- Born: 1962 (age 63–64)
- Education: Tongji University; Drexel University;
- Awards: Humboldt Prize (2014); Outstanding Nuclear Physicists Award (2015); Herman Feshbach Prize in Theoretical Nuclear Physics (2016);
- Scientific career
- Fields: Nuclear physics, particle physics
- Workplaces: California Institute of Technology; Massachusetts Institute of Technology; University of Maryland; Shanghai Jiao Tong University; Peking University;

= Xiangdong Ji =

Chinese theoretical nuclear and particle physicist

Xiangdong Ji (季向东 (Jì Xiàngdōng); born 1962) is a Chinese theoretical nuclear and elementary particle physicist. He is a Distinguished University Professor at the University of Maryland, College Park.

Ji received his bachelor's degree from Tongji University in 1982 and his PhD from Drexel University in 1987. He was a postdoctoral researcher at Caltech and MIT. In 1991, he became Assistant Professor at the MIT, and in 1996 he moved to the University of Maryland, where he was the founding director of the Maryland Center for Fundamental Physics from 2007 to 2009. He was the Dean of Physics and Astronomy Department at Shanghai Jiao Tong University from 2009 to 2013.

Ji's main research interest has been in the quark and gluon structure of the proton and neutron in Quantum Chromodynamics (QCD). He formulated the spin structure of the proton in terms of local and gauge-invariant spin and orbital angular momentum contributions of quarks and gluons (Ji spin decomposition), showed that they can be obtained (Ji sum rule) from a class of physical quantities called Generalized Parton Distributions (GPDs) he introduced independently. GPDs are the special cases of Wigner distributions which provide simultaneous space and momentum information of partons.

Ji found a new class of QCD hard scattering called Deep Exclusive Processes in lepton-nucleon collisions, which allows to probe the GPDs experimentally.

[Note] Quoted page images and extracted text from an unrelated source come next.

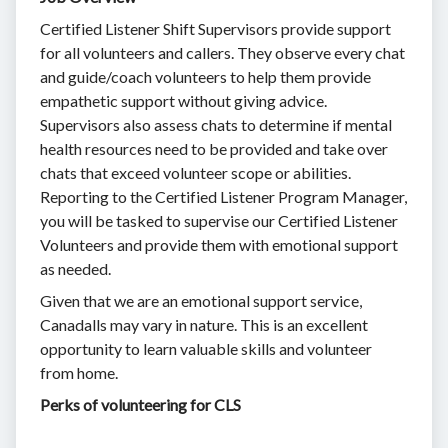
Certified Listener Shift Supervisors provide support
for all volunteers and callers. They observe every chat
and guide/coach volunteers to help them provide
empathetic support without giving advice.
Supervisors also assess chats to determine if mental
health resources need to be provided and take over
chats that exceed volunteer scope or abilities.
Reporting to the Certified Listener Program Manager,
you will be tasked to supervise our Certified Listener
Volunteers and provide them with emotional support
as needed.
Given that we are an emotional support service,
Canadalls may vary in nature. This is an excellent
opportunity to learn valuable skills and volunteer
from home.
Perks of volunteering for CLS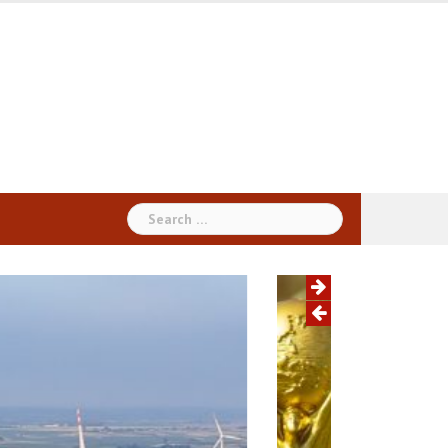
Search
for: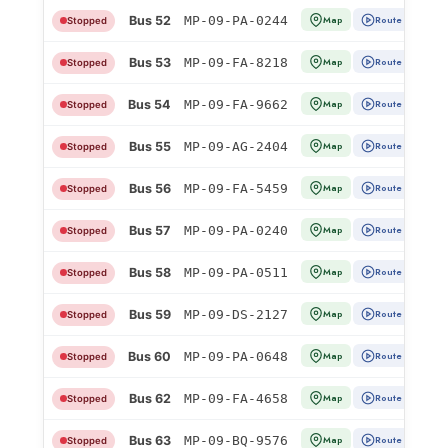
Bus 52
MP-09-PA-0244
Map
Route
Stopped
Bus 53
MP-09-FA-8218
Map
Route
Stopped
Bus 54
MP-09-FA-9662
Map
Route
Stopped
Bus 55
MP-09-AG-2404
Map
Route
Stopped
Bus 56
MP-09-FA-5459
Map
Route
Stopped
Bus 57
MP-09-PA-0240
Map
Route
Stopped
Bus 58
MP-09-PA-0511
Map
Route
Stopped
Bus 59
MP-09-DS-2127
Map
Route
Stopped
Bus 60
MP-09-PA-0648
Map
Route
Stopped
Bus 62
MP-09-FA-4658
Map
Route
Stopped
Bus 63
MP-09-BQ-9576
Map
Route
Stopped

The simplest example is production of a high-energy photon and a recoil nucleon in hard scattering, which he named it as Deeply-Virtual Compton scattering (DVCS).
Deep Exclusive Processes has been an important part of the experimental program at Jefferson Lab 12 GeV facility
and the Electron-Ion Collider at Brookhaven National Laboratory.

In 2013, Ji found that the fundamental quantities charactering the high-energy properties of the nucleon, the parton distributions introduced by R. Feynman, can be directly calculated in Euclidean lattice field theory. He developed this into Large-Momentum Effective Theory or LaMET which allows parton physics or light-cone correlations computable from large momentum expansion of time-independent observables in lattice QCD.

Ji was elected a fellow of the American Physical Society in 2000, "[f]or fundamental contributions to the understanding of the structure of the nucleon and the process of deeply virtual Compton scattering." In 2014 he won the Humboldt Prize and in 2015 he won the Outstanding Nuclear Physicists Award from the Jefferson Sciences Associates.

In 2016 he won the Herman Feshbach Prize in Theoretical Nuclear Physics for pioneering work in developing tools to characterize the structure of the nucleon within QCD and for showing how its properties can be probed through experiments; this work not only illuminates the nucleon theoretically but also acts as a driver of experimental programs worldwide.

Ji is also engaged in elementary particle physics. He was the founder and the first spokesperson (2009-2018) of the PandaX project, one of the three most advanced deep underground liquid xenon experiments in the world (the other two are XENON and LZ), to elucidate the nature of dark matter and fundamental properties of neutrinos.